I started thinking a couple days ago about the example below, and it led me to ask the following question:

How (or when?) can we build a space (let's say a CW complex) with given homology groups and fundamental group? I know we can do either of these separately, but I couldn't do both simultaneously even for the simple example below. Also, can we have two such spaces $X, Y$ such that $X$ is not homotopy equivalent to $Y$?

EDIT: It's a necessary condition that the group we want as an $H_1$ is the abelianization of the one we want as $\pi_1$.

This is the example:

We want to know if it's possible to find a space $X$ (not homotopy equivalent to $\mathbb{T}^2$) such that $H_n(X) \cong H_n(\mathbb{T}^2)$ and $\pi_1(X) \cong \pi_1(\mathbb{T}^2) \cong \mathbb{Z}^2$.

For example, the space $X= S^2 \vee S^1 \vee S^1$ has the same homology as the torus, but has fundamental group $\mathbb{Z}\ast\mathbb{Z}$. I thought of attaching a $2$-cell to $X$ to add the relation $aba^{-1}b^{-1}$, but this ends up giving me $Y = S^2 \vee \mathbb{T}^2$, which has $H_2(Y) \cong \mathbb{Z}^2$, so it's not what I want.

Any hints would be appreciated, thanks in advance.

EDIT: It turns out a more general question was asked a few years ago. Qiaochu Yuan's answer goes a bit over my head right now, but it might be useful for someone else who comes across this.

Answer 1

This is a partial answer.

For any abelian group $G$ and integer $n \geq 1$, there is a CW complex $M(G, n)$ such that

$$\tilde{H}_i(M(G, n)) = \begin{cases} G & i = n\\ 0 & i \neq n \end{cases}$$

called a Moore space. Moreover, for $n > 1$, we can take these spaces to be simply connected. See Example $2.40$ of Hatcher's Algebraic Topology.
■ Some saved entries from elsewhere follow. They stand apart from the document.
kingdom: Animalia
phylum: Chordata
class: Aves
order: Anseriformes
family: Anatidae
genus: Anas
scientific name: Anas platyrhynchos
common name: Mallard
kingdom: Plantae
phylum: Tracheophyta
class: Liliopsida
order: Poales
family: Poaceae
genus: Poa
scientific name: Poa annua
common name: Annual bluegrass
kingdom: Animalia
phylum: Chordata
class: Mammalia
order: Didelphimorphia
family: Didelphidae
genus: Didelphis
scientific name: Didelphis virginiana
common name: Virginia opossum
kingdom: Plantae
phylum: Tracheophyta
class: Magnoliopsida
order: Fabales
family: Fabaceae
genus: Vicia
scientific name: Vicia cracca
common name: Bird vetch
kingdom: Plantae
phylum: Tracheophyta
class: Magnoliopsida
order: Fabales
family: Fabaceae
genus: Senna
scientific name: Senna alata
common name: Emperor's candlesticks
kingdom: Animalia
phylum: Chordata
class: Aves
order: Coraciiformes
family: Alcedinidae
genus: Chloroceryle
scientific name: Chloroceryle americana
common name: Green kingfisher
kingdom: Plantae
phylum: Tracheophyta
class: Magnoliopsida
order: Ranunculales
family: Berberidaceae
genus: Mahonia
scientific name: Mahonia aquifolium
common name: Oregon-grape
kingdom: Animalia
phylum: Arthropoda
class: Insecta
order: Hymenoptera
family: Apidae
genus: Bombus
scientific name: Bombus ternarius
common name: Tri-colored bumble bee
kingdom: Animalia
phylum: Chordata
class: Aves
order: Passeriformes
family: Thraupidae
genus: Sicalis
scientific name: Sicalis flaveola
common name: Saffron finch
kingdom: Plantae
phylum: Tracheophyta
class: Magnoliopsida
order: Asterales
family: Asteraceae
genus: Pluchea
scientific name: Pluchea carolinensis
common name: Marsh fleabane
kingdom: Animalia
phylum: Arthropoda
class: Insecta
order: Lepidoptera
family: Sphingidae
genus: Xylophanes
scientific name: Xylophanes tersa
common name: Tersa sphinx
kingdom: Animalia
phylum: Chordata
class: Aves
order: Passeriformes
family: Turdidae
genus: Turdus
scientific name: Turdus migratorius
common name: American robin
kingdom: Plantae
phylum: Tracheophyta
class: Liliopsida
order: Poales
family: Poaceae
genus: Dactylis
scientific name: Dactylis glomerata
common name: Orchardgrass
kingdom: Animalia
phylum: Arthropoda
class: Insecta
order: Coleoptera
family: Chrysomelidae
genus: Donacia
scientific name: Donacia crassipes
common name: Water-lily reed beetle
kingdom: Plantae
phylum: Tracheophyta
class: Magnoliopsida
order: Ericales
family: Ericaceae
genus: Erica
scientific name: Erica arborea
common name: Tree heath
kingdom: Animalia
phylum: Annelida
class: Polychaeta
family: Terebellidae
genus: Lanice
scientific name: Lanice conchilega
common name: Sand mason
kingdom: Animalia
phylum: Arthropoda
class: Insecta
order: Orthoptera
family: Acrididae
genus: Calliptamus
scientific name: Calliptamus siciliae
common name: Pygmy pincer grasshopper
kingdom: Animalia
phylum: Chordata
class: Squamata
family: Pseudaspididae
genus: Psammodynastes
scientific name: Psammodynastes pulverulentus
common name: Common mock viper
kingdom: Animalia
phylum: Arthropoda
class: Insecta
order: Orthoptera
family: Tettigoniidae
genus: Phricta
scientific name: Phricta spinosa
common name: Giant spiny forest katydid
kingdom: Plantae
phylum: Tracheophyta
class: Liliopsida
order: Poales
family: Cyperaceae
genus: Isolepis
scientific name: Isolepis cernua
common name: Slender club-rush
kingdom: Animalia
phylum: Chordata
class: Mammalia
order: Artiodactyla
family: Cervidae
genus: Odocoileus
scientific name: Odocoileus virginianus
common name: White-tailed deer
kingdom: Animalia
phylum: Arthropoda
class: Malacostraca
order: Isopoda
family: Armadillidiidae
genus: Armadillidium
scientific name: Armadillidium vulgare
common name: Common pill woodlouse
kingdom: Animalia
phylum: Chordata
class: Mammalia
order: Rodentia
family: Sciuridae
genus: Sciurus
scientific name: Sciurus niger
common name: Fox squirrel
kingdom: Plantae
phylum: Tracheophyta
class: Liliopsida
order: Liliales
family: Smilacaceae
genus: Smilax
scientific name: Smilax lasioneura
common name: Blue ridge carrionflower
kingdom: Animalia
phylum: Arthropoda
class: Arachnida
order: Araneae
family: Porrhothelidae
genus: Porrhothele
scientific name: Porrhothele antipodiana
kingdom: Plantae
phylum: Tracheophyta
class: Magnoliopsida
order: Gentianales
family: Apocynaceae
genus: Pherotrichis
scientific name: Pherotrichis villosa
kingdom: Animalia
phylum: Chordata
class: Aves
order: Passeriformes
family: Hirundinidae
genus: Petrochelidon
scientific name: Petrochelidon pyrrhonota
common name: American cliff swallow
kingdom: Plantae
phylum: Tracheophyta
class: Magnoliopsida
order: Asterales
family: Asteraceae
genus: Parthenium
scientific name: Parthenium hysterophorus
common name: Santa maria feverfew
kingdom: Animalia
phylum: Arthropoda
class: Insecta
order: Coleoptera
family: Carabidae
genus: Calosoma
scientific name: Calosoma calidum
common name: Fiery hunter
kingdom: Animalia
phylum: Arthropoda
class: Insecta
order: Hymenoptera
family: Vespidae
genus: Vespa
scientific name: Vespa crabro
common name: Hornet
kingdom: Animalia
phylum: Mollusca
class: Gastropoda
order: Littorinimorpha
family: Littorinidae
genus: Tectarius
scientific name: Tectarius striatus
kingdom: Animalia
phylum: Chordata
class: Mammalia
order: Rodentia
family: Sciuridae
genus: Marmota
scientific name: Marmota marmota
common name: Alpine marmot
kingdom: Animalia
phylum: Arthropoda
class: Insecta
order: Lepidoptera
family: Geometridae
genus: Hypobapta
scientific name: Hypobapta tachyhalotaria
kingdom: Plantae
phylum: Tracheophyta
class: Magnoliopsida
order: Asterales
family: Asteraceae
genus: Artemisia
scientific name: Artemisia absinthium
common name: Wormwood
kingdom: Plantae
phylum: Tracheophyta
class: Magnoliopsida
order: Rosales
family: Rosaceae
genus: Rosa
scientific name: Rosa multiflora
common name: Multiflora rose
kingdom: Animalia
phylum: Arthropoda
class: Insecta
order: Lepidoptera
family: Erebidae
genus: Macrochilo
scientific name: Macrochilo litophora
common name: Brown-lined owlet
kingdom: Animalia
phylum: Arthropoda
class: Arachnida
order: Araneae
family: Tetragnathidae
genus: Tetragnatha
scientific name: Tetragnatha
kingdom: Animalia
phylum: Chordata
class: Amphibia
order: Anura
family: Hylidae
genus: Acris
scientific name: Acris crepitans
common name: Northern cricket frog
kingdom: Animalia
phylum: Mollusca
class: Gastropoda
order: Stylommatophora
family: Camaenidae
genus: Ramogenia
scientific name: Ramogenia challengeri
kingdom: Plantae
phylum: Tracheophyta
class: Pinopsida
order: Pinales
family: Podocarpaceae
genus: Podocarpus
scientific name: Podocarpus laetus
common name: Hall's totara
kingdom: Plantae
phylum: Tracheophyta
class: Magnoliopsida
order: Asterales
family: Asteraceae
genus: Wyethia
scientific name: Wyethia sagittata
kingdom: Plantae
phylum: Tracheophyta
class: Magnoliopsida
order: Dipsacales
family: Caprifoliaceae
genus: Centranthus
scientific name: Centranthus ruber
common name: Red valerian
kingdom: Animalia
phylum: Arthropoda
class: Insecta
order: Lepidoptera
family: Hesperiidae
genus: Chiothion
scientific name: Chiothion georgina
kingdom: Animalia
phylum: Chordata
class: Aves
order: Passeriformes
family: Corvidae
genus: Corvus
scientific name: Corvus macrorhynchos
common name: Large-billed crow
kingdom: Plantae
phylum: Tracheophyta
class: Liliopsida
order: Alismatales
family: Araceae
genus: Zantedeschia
Using the fact that $H_n(\bigvee_{\alpha}X_{\alpha}) = \bigoplus_{\alpha}H_n(X_{\alpha})$, we see that for a given sequence of abelian groups $\{G_n\}_{n=1}^{\infty}$, the CW complex $X = \bigvee_{n=1}^{\infty}M(G_n, n)$ has the property that $H_i(X) = G_i$.

However, all that can be said of $\pi_1(X)$ is that its abelianisation is $G_1$. There are many different groups with the same abelianisation, so $\pi_1(X)$ may not be the group you wanted it to be.

If one could construct the Moore spaces $M(G, 1)$ with a given fundamental group (which must satisfy the necessary condition that its abelianisation is $G$), then the above space would have the desired properties. However, I don't know if this has been done.

Added Later: I asked a separate question about this final point (whether one could construct a Moore space $M(G, 1)$ with given fundamental group) here. It turns out it is not always possible.

Answer 2

Dont, know if this answers your question, probably not, but if $\pi_n(x)=0$ for all $n>1$ then the homology groups $H_n(X)$ are determined by $\pi_1(X)$ in fact they are the group cohomology of the group $\pi_1(X)$. So you may want to have variable $\pi_n(X)$.

Answer 3

Take the case where $H_1(X)=0$. It is not always possible since the first homology group is the abelianization of the fundamental group which is not always zero.